Because they have GEDs or they didn’t score high enough on the state Regents exam, they must begin college with remedial classes. That makes good educational sense, but it’s a financial nightmare. “Basically, they’re in college, but I would say they’re doing high school work,” Williams explains. “So it takes them a longer time to graduate, and it eats up their financial aid.” Her goal is to test the students out of the remedial classes.
The complexities won’t end there. Williams says Slowe’s story is not unique. Her students routinely show up loaded down with student debt and without a degree. The for-profit education industry, which exploded along with subprime mortgages and payday lending in the past decade, is largely responsible. A Government Accountability Office study in 2010 picked fifteen schools and found that all of them used some form of deception—or encouraged outright fraud—to pump up their students’ federal loan burden.

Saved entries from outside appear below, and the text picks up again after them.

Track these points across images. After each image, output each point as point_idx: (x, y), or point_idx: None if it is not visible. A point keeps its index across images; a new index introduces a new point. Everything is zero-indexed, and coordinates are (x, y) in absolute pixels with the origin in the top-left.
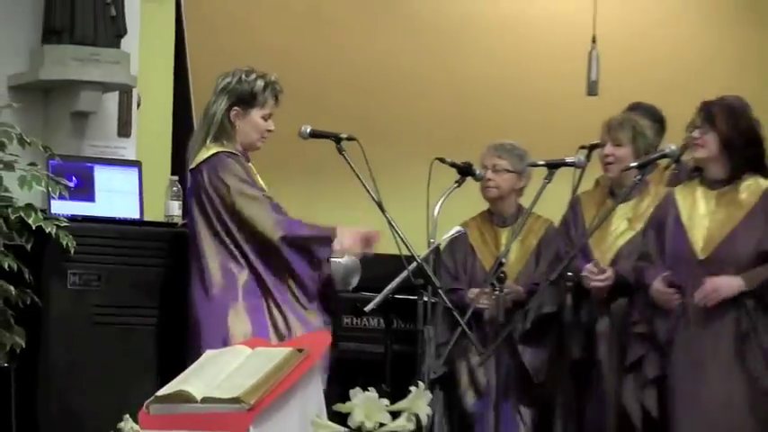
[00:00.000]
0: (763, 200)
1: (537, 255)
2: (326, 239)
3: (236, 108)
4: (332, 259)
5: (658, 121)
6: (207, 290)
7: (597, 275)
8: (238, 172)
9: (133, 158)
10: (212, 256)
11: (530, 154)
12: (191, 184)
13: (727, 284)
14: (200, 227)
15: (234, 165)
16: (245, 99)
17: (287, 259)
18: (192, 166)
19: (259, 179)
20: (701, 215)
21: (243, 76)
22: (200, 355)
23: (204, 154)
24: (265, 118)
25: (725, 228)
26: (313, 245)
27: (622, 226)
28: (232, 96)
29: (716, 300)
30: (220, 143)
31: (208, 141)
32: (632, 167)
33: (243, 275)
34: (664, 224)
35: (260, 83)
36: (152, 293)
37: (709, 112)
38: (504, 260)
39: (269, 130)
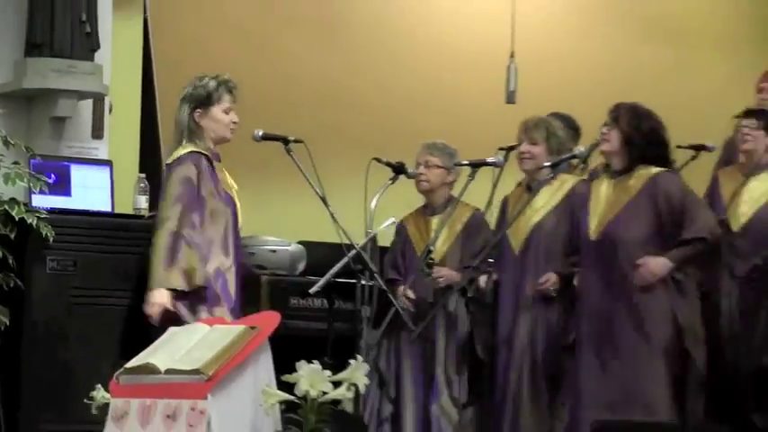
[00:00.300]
0: (649, 185)
1: (463, 239)
2: None
3: (198, 110)
4: (280, 247)
5: (573, 128)
6: None
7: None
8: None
9: (105, 158)
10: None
11: (457, 154)
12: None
13: (663, 264)
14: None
15: (190, 167)
16: (202, 100)
17: None
18: (169, 161)
19: (227, 176)
20: (600, 202)
21: (197, 82)
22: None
23: (180, 151)
24: (226, 111)
25: (612, 211)
26: None
27: (535, 216)
28: (192, 101)
29: (653, 280)
30: (194, 143)
31: (183, 142)
32: (546, 167)
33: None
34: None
35: (212, 83)
36: (122, 277)
37: (616, 113)
38: (432, 247)
39: (234, 122)
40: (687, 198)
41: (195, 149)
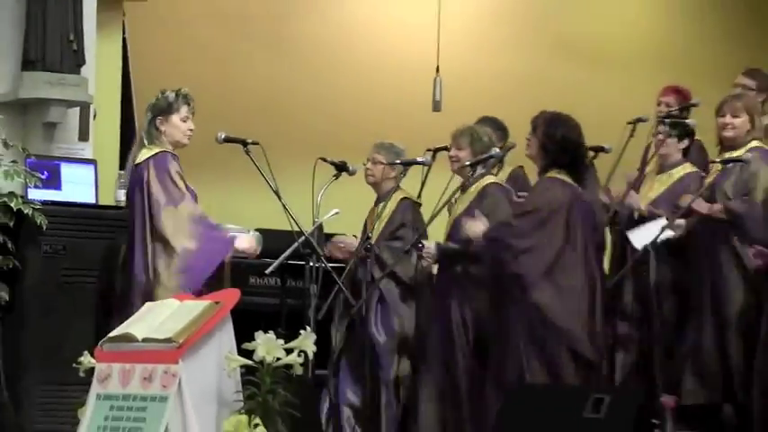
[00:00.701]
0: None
1: (387, 222)
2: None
3: (159, 118)
4: (240, 234)
5: (501, 129)
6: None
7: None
8: (174, 167)
9: (90, 157)
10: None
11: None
12: (136, 176)
13: (474, 225)
14: (145, 208)
15: (172, 162)
16: (163, 109)
17: None
18: (139, 161)
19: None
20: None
21: (159, 95)
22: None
23: (147, 153)
24: (184, 120)
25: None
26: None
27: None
28: (155, 110)
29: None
30: (156, 145)
31: (146, 144)
32: (466, 165)
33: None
34: None
35: (172, 95)
36: (107, 258)
37: (535, 122)
38: (370, 234)
39: (190, 130)
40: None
41: (164, 149)
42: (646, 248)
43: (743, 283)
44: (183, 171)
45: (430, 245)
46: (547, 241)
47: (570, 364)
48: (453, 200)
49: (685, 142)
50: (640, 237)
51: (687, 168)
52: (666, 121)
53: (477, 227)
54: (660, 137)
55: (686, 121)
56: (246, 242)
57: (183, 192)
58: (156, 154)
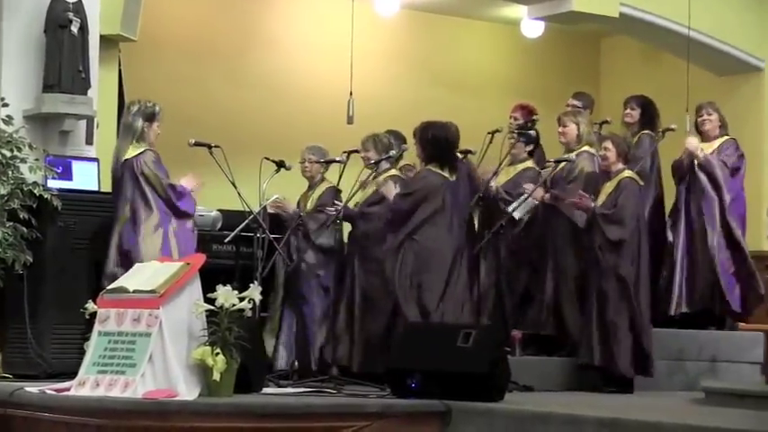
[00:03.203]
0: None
1: (319, 203)
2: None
3: (146, 122)
4: (206, 213)
5: (400, 138)
6: (135, 229)
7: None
8: (158, 163)
9: (94, 156)
10: (142, 210)
11: (328, 152)
12: (127, 168)
13: (389, 189)
14: (137, 194)
15: (157, 158)
16: (149, 117)
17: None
18: (128, 156)
19: None
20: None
21: (147, 103)
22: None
23: (135, 150)
24: (158, 127)
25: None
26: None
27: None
28: (144, 116)
29: None
30: (140, 144)
31: (134, 142)
32: (371, 164)
33: (153, 219)
34: None
35: (156, 107)
36: (105, 231)
37: (415, 131)
38: (302, 211)
39: (158, 135)
40: None
41: (149, 148)
42: (510, 217)
43: (573, 244)
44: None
45: (339, 204)
46: (419, 212)
47: (415, 308)
48: (365, 185)
49: (530, 147)
50: (515, 208)
51: (527, 164)
52: (516, 131)
53: (390, 190)
54: (512, 141)
55: (530, 132)
56: (190, 182)
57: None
58: (144, 151)
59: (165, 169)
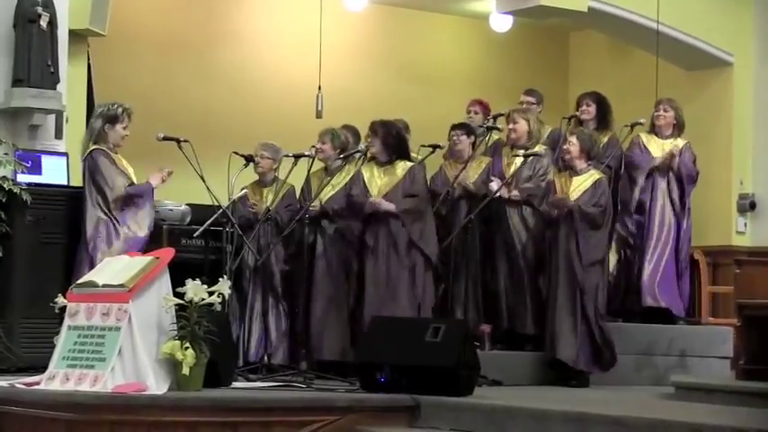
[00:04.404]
0: (409, 173)
1: (281, 202)
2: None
3: (107, 124)
4: (175, 207)
5: (356, 134)
6: (96, 225)
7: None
8: (104, 164)
9: (63, 151)
10: (94, 207)
11: (282, 149)
12: (85, 166)
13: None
14: (91, 190)
15: (103, 159)
16: (111, 119)
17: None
18: (85, 155)
19: (124, 162)
20: (375, 181)
21: (111, 106)
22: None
23: (88, 149)
24: (123, 128)
25: (388, 187)
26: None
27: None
28: (104, 118)
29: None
30: (98, 143)
31: (91, 143)
32: (339, 158)
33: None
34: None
35: (120, 109)
36: (74, 225)
37: (374, 127)
38: (270, 207)
39: (126, 135)
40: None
41: (98, 147)
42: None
43: (530, 239)
44: (117, 160)
45: (316, 204)
46: None
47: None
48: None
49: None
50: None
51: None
52: (484, 126)
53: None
54: (455, 138)
55: (497, 126)
56: (156, 178)
57: (111, 176)
58: (93, 151)
59: (114, 168)
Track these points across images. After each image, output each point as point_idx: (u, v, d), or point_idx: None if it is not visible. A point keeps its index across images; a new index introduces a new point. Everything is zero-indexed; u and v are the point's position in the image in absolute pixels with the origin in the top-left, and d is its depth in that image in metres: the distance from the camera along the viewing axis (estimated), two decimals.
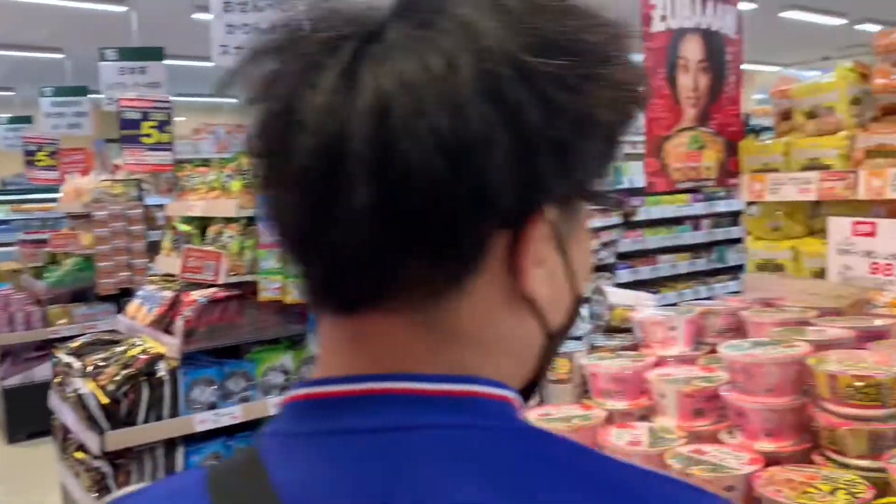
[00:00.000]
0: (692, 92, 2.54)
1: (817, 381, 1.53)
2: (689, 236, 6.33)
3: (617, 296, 2.30)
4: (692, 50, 2.52)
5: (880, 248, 1.96)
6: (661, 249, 6.14)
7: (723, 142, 2.61)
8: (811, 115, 2.45)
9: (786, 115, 2.62)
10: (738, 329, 2.11)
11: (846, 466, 1.48)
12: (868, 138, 2.29)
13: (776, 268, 2.56)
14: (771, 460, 1.55)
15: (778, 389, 1.61)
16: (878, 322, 1.87)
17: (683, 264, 6.28)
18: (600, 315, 2.31)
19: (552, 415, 1.87)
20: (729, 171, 2.64)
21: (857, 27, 12.57)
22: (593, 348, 2.13)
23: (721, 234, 6.50)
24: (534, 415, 1.87)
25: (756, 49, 13.93)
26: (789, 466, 1.48)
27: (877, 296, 2.14)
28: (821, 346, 1.69)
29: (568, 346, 2.11)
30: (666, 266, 6.18)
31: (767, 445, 1.62)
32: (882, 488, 1.37)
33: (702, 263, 6.42)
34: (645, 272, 6.00)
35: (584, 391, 2.08)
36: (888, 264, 1.95)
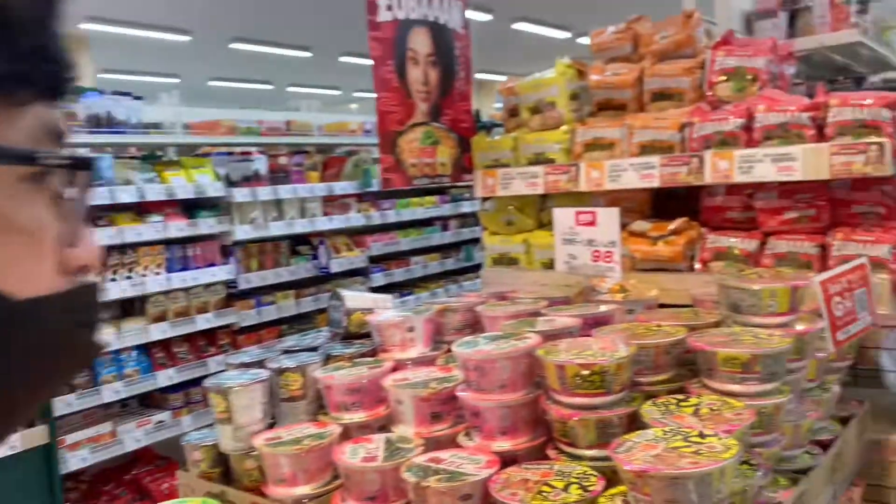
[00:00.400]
0: (423, 86, 2.47)
1: (547, 373, 1.50)
2: (438, 237, 6.45)
3: (355, 300, 2.15)
4: (421, 42, 2.45)
5: (600, 237, 2.02)
6: (413, 251, 6.19)
7: (456, 138, 2.58)
8: (535, 110, 2.50)
9: (513, 112, 2.66)
10: (475, 325, 2.06)
11: (578, 458, 1.45)
12: (586, 132, 2.38)
13: (511, 261, 2.58)
14: (508, 459, 1.48)
15: (511, 384, 1.55)
16: (602, 308, 1.91)
17: (434, 264, 6.39)
18: (338, 322, 2.15)
19: (282, 438, 1.67)
20: (463, 167, 2.62)
21: (579, 40, 13.88)
22: (329, 358, 1.96)
23: (468, 233, 6.72)
24: (261, 440, 1.66)
25: (493, 59, 14.83)
26: (525, 465, 1.42)
27: (600, 283, 2.21)
28: (550, 336, 1.67)
29: (300, 358, 1.92)
30: (418, 267, 6.23)
31: (504, 444, 1.55)
32: (612, 477, 1.35)
33: (451, 263, 6.59)
34: (399, 274, 6.00)
35: (319, 406, 1.90)
36: (608, 252, 2.01)
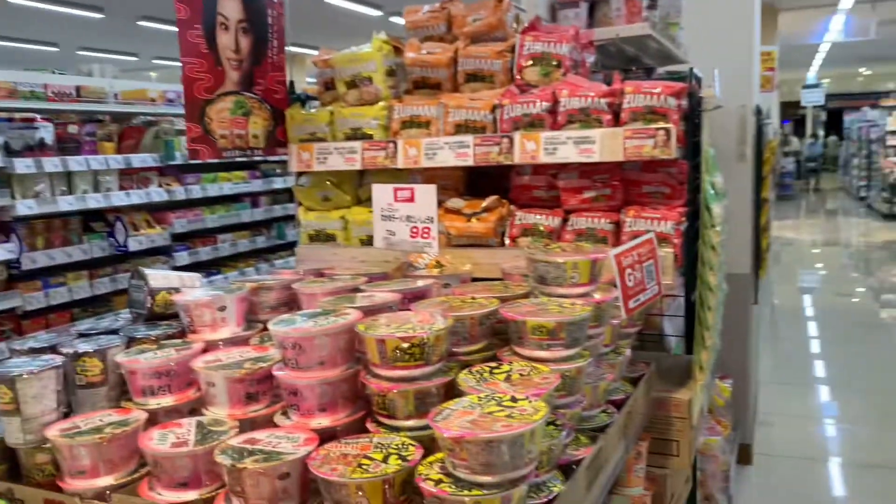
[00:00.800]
0: (234, 53, 2.36)
1: (368, 348, 1.50)
2: (248, 214, 6.22)
3: (159, 279, 2.02)
4: (231, 8, 2.33)
5: (418, 213, 2.05)
6: (220, 228, 5.91)
7: (269, 109, 2.49)
8: (352, 84, 2.47)
9: (329, 85, 2.62)
10: (291, 303, 2.02)
11: (397, 430, 1.47)
12: (403, 109, 2.39)
13: (328, 237, 2.55)
14: (327, 436, 1.47)
15: (330, 361, 1.54)
16: (419, 283, 1.95)
17: (244, 242, 6.16)
18: (140, 302, 2.01)
19: (80, 427, 1.53)
20: (277, 140, 2.54)
21: (392, 19, 13.93)
22: (132, 341, 1.82)
23: (280, 210, 6.54)
24: (55, 431, 1.51)
25: (305, 32, 14.49)
26: (344, 440, 1.42)
27: (417, 258, 2.25)
28: (370, 311, 1.67)
29: (99, 341, 1.77)
30: (226, 245, 5.97)
31: (323, 421, 1.54)
32: (430, 446, 1.39)
33: (262, 240, 6.38)
34: (205, 252, 5.72)
35: (123, 392, 1.77)
36: (426, 227, 2.05)
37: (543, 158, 2.19)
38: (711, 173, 2.30)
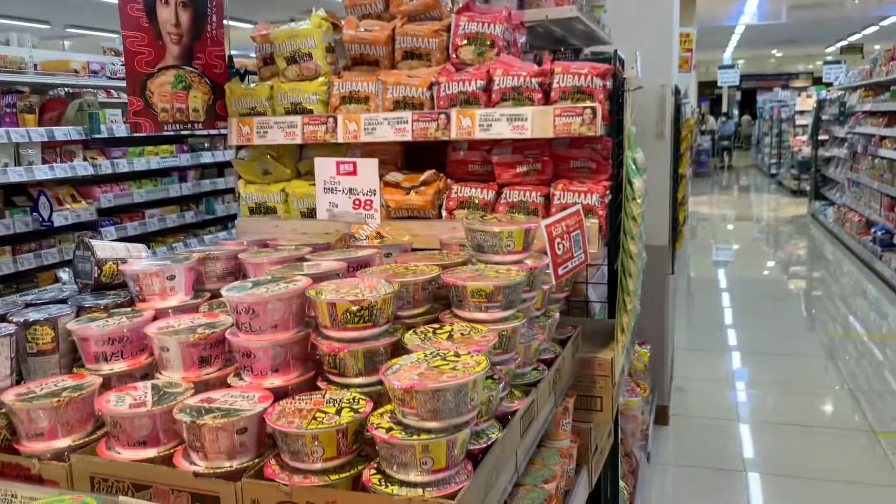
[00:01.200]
0: (174, 28, 2.38)
1: (318, 311, 1.60)
2: (176, 188, 6.13)
3: (105, 250, 2.05)
4: None
5: (360, 185, 2.14)
6: (148, 203, 5.82)
7: (209, 83, 2.52)
8: (292, 60, 2.52)
9: (268, 60, 2.66)
10: (237, 272, 2.09)
11: (347, 387, 1.58)
12: (342, 85, 2.47)
13: (268, 210, 2.61)
14: (280, 395, 1.57)
15: (282, 324, 1.63)
16: (362, 253, 2.05)
17: (172, 217, 6.08)
18: (87, 273, 2.04)
19: (35, 392, 1.58)
20: (217, 113, 2.57)
21: None
22: (81, 310, 1.86)
23: (208, 185, 6.47)
24: (10, 395, 1.55)
25: (241, 6, 14.11)
26: (298, 397, 1.52)
27: (359, 230, 2.34)
28: (318, 278, 1.77)
29: (49, 310, 1.81)
30: (154, 220, 5.89)
31: (276, 381, 1.63)
32: (378, 400, 1.50)
33: (191, 216, 6.31)
34: (132, 228, 5.62)
35: (74, 360, 1.81)
36: (368, 199, 2.14)
37: (479, 134, 2.31)
38: (633, 150, 2.47)
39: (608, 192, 2.33)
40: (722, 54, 25.84)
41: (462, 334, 1.60)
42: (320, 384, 1.63)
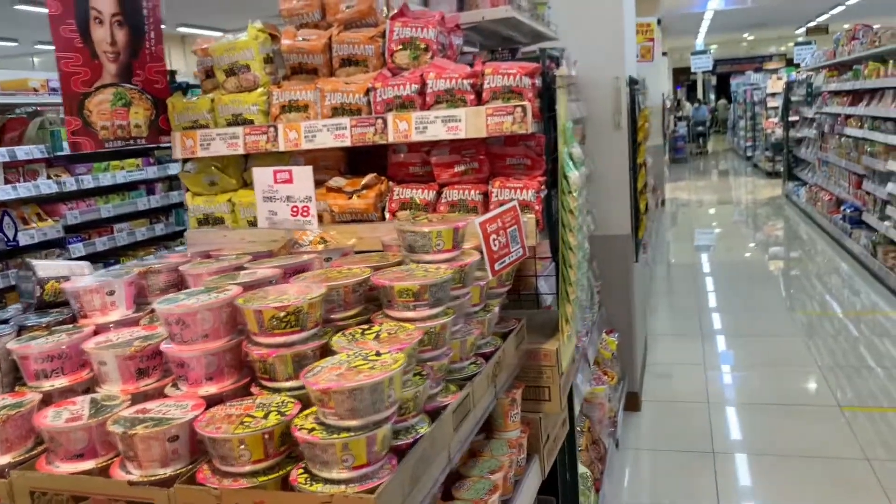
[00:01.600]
0: (110, 46, 2.41)
1: (247, 319, 1.64)
2: (144, 201, 6.14)
3: (47, 269, 2.09)
4: (104, 3, 2.38)
5: (297, 193, 2.18)
6: (116, 218, 5.83)
7: (150, 99, 2.56)
8: (230, 72, 2.56)
9: (209, 73, 2.70)
10: (181, 284, 2.13)
11: (278, 391, 1.63)
12: (281, 94, 2.51)
13: (217, 221, 2.65)
14: (215, 402, 1.61)
15: (213, 334, 1.67)
16: (303, 258, 2.09)
17: (141, 230, 6.09)
18: (30, 293, 2.07)
19: None
20: (160, 128, 2.61)
21: None
22: (24, 329, 1.90)
23: (177, 196, 6.48)
24: None
25: (196, 14, 14.09)
26: (230, 403, 1.56)
27: (303, 236, 2.39)
28: (252, 286, 1.81)
29: None
30: (123, 234, 5.90)
31: (211, 388, 1.68)
32: (307, 402, 1.55)
33: (160, 228, 6.33)
34: (101, 243, 5.63)
35: (16, 378, 1.85)
36: (305, 206, 2.19)
37: (415, 137, 2.36)
38: (569, 144, 2.52)
39: (544, 186, 2.39)
40: (694, 40, 26.03)
41: (389, 334, 1.65)
42: (253, 390, 1.67)
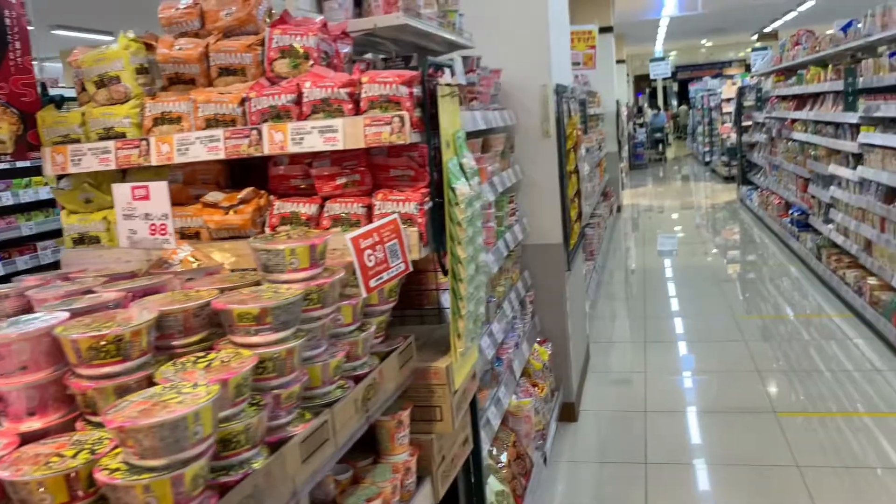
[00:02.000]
0: None
1: (66, 349, 1.52)
2: None
3: None
4: None
5: (154, 210, 2.07)
6: (39, 236, 5.64)
7: (17, 113, 2.42)
8: (100, 83, 2.44)
9: (83, 85, 2.57)
10: (29, 309, 2.00)
11: (101, 426, 1.51)
12: (154, 106, 2.39)
13: (92, 240, 2.52)
14: (38, 438, 1.49)
15: (33, 365, 1.55)
16: (159, 280, 1.97)
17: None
18: None
19: None
20: (29, 143, 2.47)
21: None
22: None
23: None
24: None
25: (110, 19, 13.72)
26: (43, 441, 1.44)
27: (173, 255, 2.27)
28: (87, 311, 1.68)
29: None
30: (48, 252, 5.71)
31: (35, 423, 1.55)
32: None
33: None
34: (23, 262, 5.44)
35: None
36: (162, 224, 2.07)
37: (291, 148, 2.26)
38: (459, 154, 2.44)
39: (427, 198, 2.30)
40: (654, 47, 26.28)
41: (223, 362, 1.54)
42: (78, 424, 1.55)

That is no small part of the reason that one in three black college graduates owe more than $38,000 in loans. There’s increasing concern that student debt will hit $1 trillion in 2011; it has already topped credit card debt. The trend line is driven not only by the high price of the Ivy Leagues but also the high price of poverty.
Still, many of Williams’s students were racing to join the indebted ranks in November. They’ve lived off unemployment insurance for months, but it will expire in December if Congress does not extend benefits for the long-term unemployed. Ms. Carol’s students hope to be in college and, thus, tapped into financial aid by the time the clock runs out.
Slowe is not worried about it for now. First she’s got to figure out how to factor down these trinomials, so she can save much needed time and money on her latest plan to beat poverty. January’s problems will come in January, and she’ll solve them then. “It’s always a way,” she shrugs. “It’s always a way.”